Task objective: Swap every "maximum" in the records below for "highest" and write the lines out again with nothing else changed. Leave the pictures out.

Data to examine section start

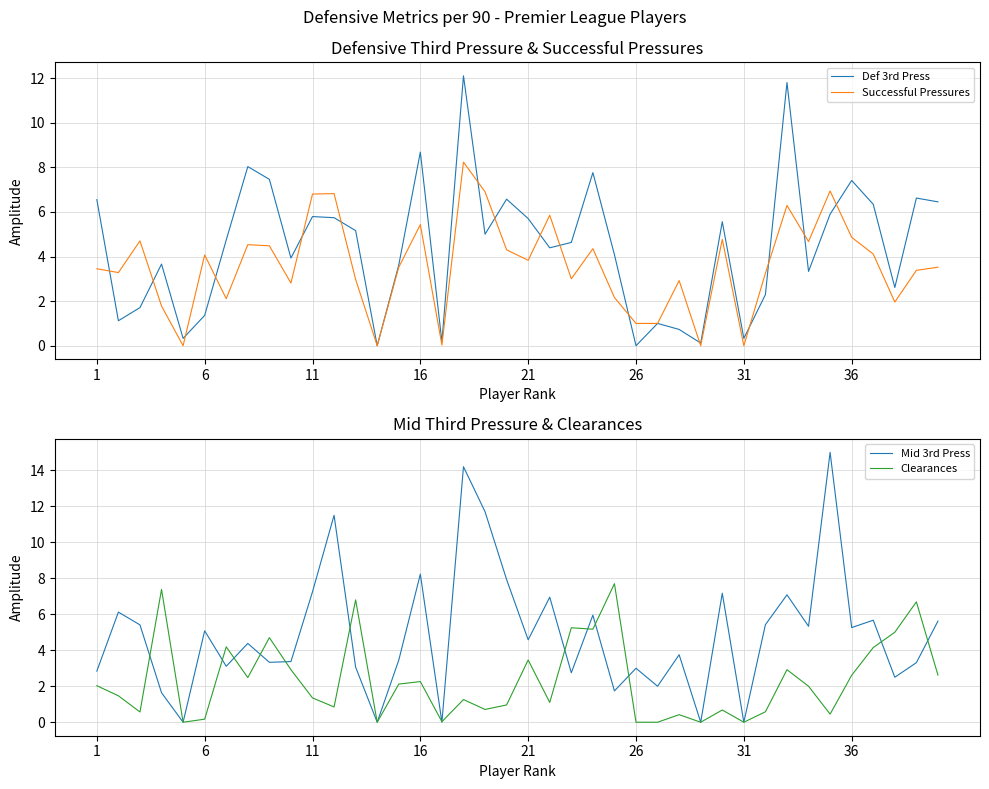

The value of Successful Pressures at 11 is 9.0. True or false?

False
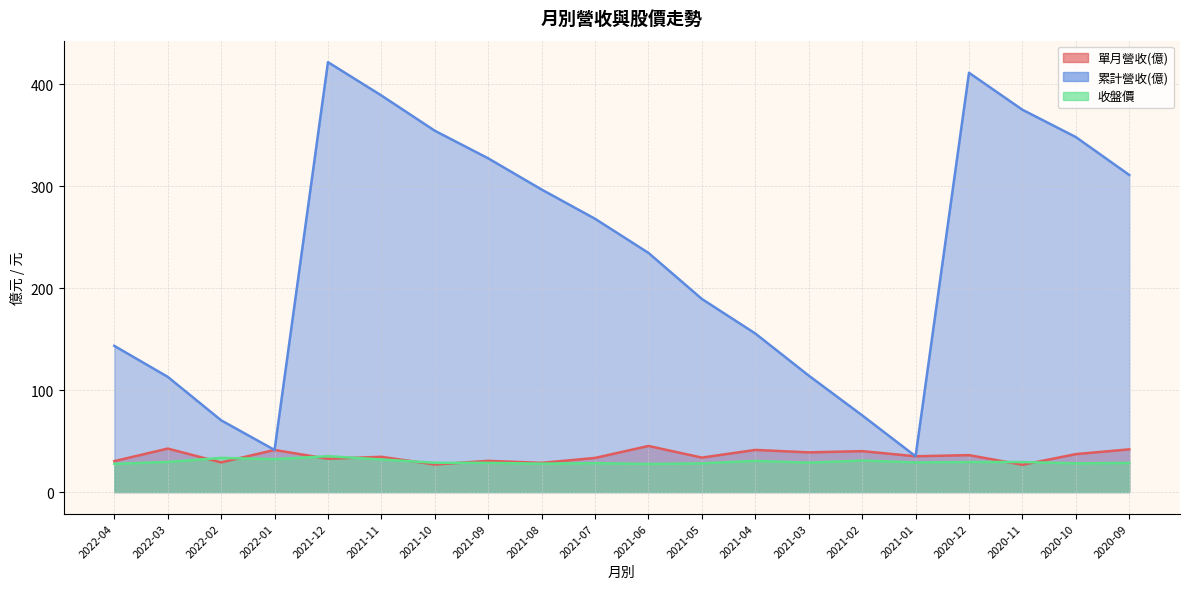

What is the difference between the maximum and minimum values in the 單月營收(億) series?

18.5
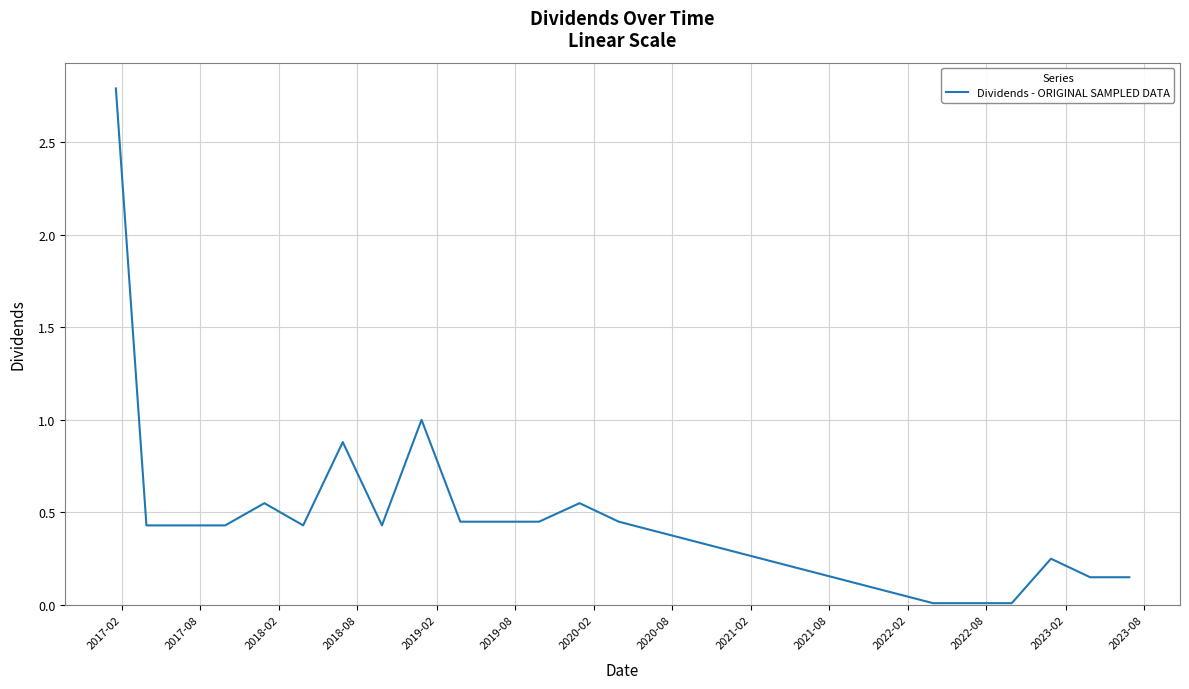

What is the maximum value shown in the chart?

2.8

Data to examine section end

Response box:
The value of Successful Pressures at 11 is 9.0. True or false?

False

What is the difference between the highest and minimum values in the 單月營收(億) series?

18.5

What is the highest value shown in the chart?

2.8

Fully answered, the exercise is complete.